=== Problem description ===
Wherever the listing has a line with the string "wire", copy that line out.

=== Raw data ===
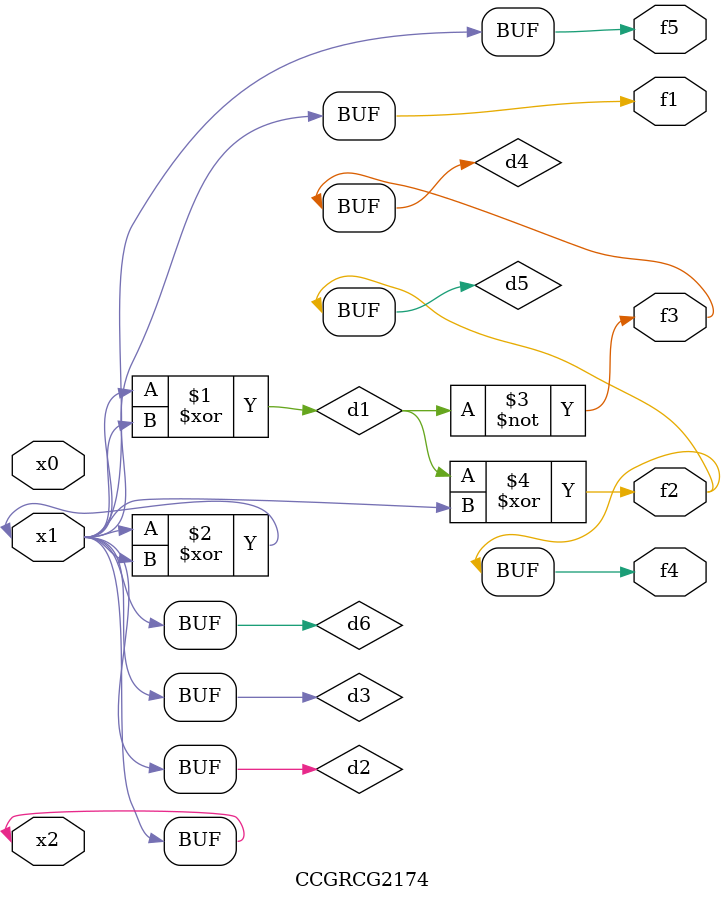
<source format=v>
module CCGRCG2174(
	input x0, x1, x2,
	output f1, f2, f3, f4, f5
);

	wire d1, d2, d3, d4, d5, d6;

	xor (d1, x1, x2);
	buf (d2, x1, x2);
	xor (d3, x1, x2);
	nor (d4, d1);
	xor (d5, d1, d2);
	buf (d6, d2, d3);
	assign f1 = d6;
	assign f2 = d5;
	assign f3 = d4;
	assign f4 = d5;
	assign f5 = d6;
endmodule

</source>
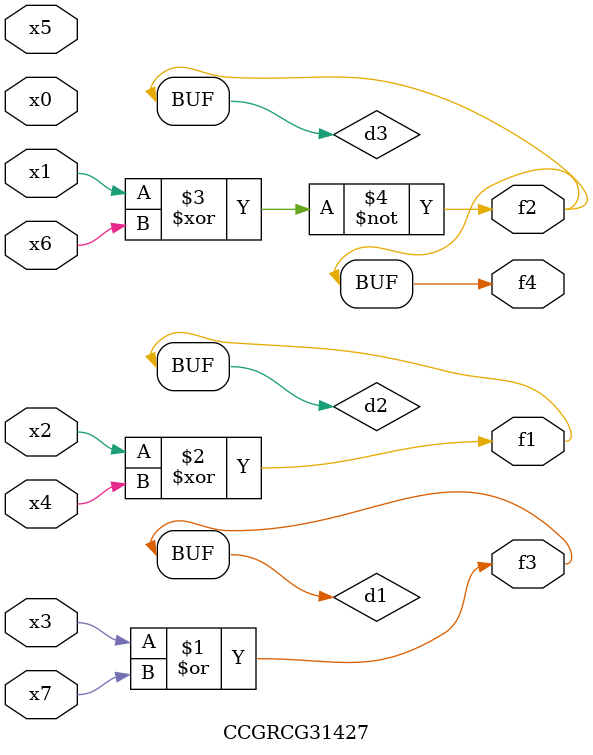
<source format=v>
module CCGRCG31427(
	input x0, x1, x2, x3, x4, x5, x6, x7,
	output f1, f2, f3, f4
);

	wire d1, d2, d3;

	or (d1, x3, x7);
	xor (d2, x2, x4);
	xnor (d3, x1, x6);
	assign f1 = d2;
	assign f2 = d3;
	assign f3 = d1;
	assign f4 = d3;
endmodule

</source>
---
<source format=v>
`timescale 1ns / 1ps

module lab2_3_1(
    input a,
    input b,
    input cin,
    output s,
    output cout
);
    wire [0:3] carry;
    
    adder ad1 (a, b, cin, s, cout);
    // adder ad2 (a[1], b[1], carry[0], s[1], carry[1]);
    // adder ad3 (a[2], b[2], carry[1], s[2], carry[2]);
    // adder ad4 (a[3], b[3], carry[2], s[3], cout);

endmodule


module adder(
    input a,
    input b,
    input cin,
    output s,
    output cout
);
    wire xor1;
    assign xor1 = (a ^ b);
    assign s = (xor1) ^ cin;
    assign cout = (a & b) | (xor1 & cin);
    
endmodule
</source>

=== Exercise answer ===
	wire d1, d2, d3, d4, d5, d6;
	wire d1, d2, d3;
    wire [0:3] carry;
    wire xor1;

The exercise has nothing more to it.